Spinner !!! ...sorry, aber das mußte jetzt sein :r


----------



## wodibo (9. April 2003)

Ich habe soeben die Bestätigung erhalten. Es ist ein gewerblicher der pro Fahrt 300,- Teuro nimmt. Weiter Nebenkosten sollen ebenfalls anfallen.

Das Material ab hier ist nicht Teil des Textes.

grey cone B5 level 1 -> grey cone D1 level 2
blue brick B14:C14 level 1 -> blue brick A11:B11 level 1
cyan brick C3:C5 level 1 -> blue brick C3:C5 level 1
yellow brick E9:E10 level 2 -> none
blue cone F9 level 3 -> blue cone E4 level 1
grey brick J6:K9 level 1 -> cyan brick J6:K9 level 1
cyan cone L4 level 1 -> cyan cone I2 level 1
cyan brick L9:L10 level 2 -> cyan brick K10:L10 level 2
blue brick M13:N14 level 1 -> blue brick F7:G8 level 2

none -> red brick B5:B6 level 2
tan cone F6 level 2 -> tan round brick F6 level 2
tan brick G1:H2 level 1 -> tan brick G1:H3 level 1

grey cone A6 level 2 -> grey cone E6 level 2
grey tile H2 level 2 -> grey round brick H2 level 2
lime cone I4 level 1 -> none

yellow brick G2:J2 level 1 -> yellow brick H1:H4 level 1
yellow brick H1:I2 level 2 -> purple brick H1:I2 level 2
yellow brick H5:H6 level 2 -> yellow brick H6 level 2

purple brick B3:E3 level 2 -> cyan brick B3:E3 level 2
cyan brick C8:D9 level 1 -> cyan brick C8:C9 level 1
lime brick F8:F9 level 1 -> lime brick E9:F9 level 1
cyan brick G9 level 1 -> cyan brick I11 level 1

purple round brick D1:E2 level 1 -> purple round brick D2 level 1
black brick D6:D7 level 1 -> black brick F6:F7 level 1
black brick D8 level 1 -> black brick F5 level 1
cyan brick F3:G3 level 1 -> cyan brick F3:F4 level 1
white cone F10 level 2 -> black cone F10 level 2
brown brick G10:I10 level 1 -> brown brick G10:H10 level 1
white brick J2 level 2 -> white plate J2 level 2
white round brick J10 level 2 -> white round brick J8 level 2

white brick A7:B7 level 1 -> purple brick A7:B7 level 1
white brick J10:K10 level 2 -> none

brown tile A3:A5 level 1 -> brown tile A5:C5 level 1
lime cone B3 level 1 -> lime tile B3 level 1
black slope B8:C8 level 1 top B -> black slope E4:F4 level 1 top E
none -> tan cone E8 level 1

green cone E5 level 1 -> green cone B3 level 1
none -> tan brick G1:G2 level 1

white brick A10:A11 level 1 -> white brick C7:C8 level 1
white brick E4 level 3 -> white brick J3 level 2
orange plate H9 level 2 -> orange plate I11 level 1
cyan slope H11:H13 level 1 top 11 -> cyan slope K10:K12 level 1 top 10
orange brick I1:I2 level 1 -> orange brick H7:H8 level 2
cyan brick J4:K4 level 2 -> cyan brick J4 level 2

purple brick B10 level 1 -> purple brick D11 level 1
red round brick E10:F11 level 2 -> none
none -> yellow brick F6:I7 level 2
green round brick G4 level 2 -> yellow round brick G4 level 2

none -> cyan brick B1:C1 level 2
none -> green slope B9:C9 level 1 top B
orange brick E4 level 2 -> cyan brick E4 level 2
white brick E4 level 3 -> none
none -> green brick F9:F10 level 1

Mod oder Admin bitte den Beitrag sperren und marlindream meinetwegen gleich mit :e :e :e


----------



## grünfüssler (9. April 2003)

*moment mal.....*

@ dirkbo........
das boot auf fuerteventura(fishbuster) ist absolut in ordnung.
ich war selber schon einiga male auf fuerte und mit dem boot und skipper günter zum fischen und immer sehr zufrieden.
das boot um das es hier geht liegt auf la gomera !!!! 
der besitzer bietet hier im forum an,leute privat zum big game mitzunehmen.
auf anfrage bekommst du aber eine kommerzielle preisliste,von privatem fischen ist dann nicht mehr die rede.
und nur das ist der knackpunkt.
alle anderen kommerziellen anbieter müssen(sollten)ihren finanziellen beitrag   zur finanzierung des AB leisten und das AB nicht auf diese weise als billige werbeplattform missbrauchen.
gruss.....das big gamefussel


----------



## dirkbo (9. April 2003)

Achso !!!:k 
Aber die Marlinsaison geht doch wirklich erst im Herbst los, oder?
Jedenfalls auf Fuerteventura ist das so lt. Captian meines letzten Turns.


----------



## grünfüssler (9. April 2003)

*ja klar.....*

also wir fahren bestimmt nicht in juni nach fuerte um rotaugen zu fangen 
die marlinsaison hat sich (bedingt durch eine veränderung der strömungen)schon auf den juni vorverschoben.
die meisten marline hat der fishbuster im juni/juli letzten jahres gefangen.bei 27 ausfahrten hatte er 21 marline am haken.
auch die thunfische sind im juni nochmal da(die kommen im februar/märz schonmal)
das spätjahr ist aber immer für einen der ganz grossen einzelgänger gut.
das bezieht sich sowohl auf marlin als auch auf die grossen big eye thune.
ausserdem kommen im spätjahr noch die grossen mako-,und hammerhaie in grösserer zahl an die insel.
im prinzip ist auf fuerte(bedingt durch die unterwassergebirge)das ganze jahr hindurch ein gutes bis sehr gutes sportfischen möglich.
gruss.....fussel


----------



## grünfüssler (9. April 2003)

*achso.....*

hier haste auch gleich mal noch nen link.
das ist das boot mit dem wir im juni die fetten marline fangen werden......:q 
link :
www.fishbuster-sportfishing.com
gruss...das linkfussel


----------



## Franky (9. April 2003)

Hallo!

Solange das nicht ganz klar ist, mach ich das hier mal eben dicht!!!!


Und zum Link von Fussel:
Fishbuster (auf Fuerte) gehört mit zu den Kunden des Boards/Magazins !!!!!!!!!!!! Da ist also alles okay (bevor irgendwelche Missverständnisse aufkommen!)

@ marlindream:
Solltest Du das hier lesen: wir bitten da um Aufklärung... Dumm rum machen kommt hier nicht gut an!!!!!!!!!


----------